• _TASK OBJECTIVE_: Report how many lines of the listing contain the string "biscuit", treating uppercase and lowercase letters as different. Give only the number.

• _INFORMATION_:

# # # # # # #

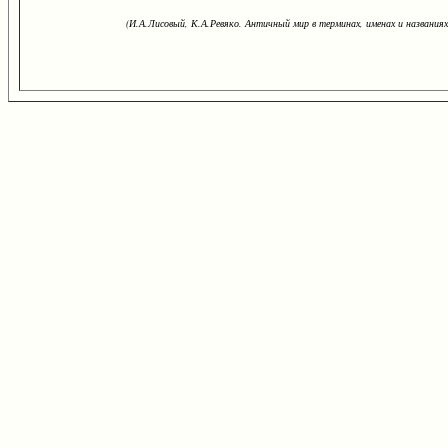
(И.А.Лисовый, К.А.Ревяко. Античный мир в терминах, именах и названиях: 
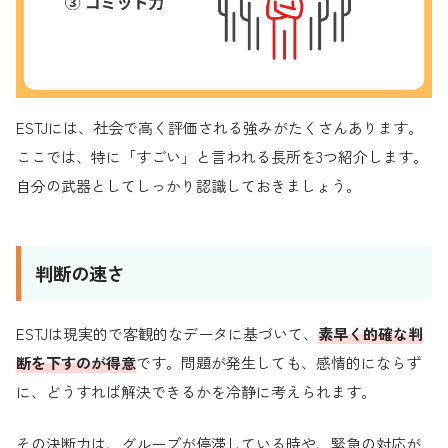
ESTJには、社会で高く評価される強みがたくさんあります。
ここでは、特に「すごい」と言われる長所を3つ紹介します。
自分の武器としてしっかり認識しておきましょう。
判断の速さ
ESTJは現実的で客観的なデータに基づいて、
素早く的確な判
断を下すのが得意
です。問題が発生しても、感情的にならず
に、どうすれば解決できるかを冷静に考えられます。
その決断力は、グループが停滞している時や、緊急の対応が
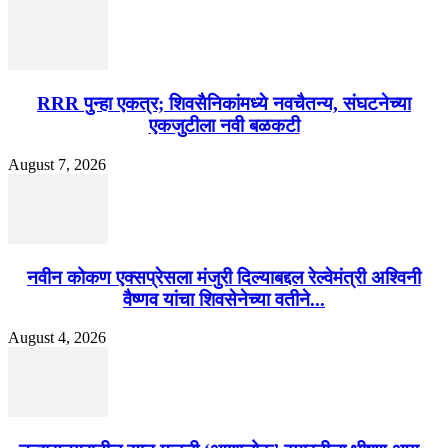
RRR पुन्हा एकत्र; शिवसैनिकांमध्ये नवचैतन्य, संघटनेच्या
एकजुटीला नवी बळकटी
August 7, 2026
नवीन कोकण एक्सप्रेसला मंजुरी दिल्याबद्दल रेल्वेमंत्री अश्विनी
वैष्णव यांचा शिवसेनेच्या वतीने...
August 4, 2026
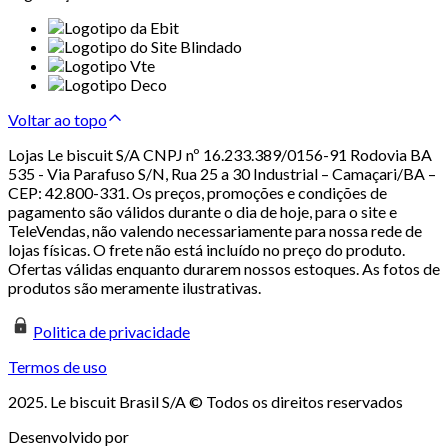
Voltar ao topo
Lojas Le biscuit S/A CNPJ nº 16.233.389/0156-91 Rodovia BA
535 - Via Parafuso S/N, Rua 25 a 30 Industrial – Camaçari/BA –
CEP: 42.800-331. Os preços, promoções e condições de
pagamento são válidos durante o dia de hoje, para o site e
TeleVendas, não valendo necessariamente para nossa rede de
lojas físicas. O frete não está incluído no preço do produto.
Ofertas válidas enquanto durarem nossos estoques. As fotos de
produtos são meramente ilustrativas.
Politica de privacidade
Termos de uso
2025. Le biscuit Brasil S/A © Todos os direitos reservados
Desenvolvido por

# # # # # # #

• _RESULT FOR THIS EXERCISE_: 2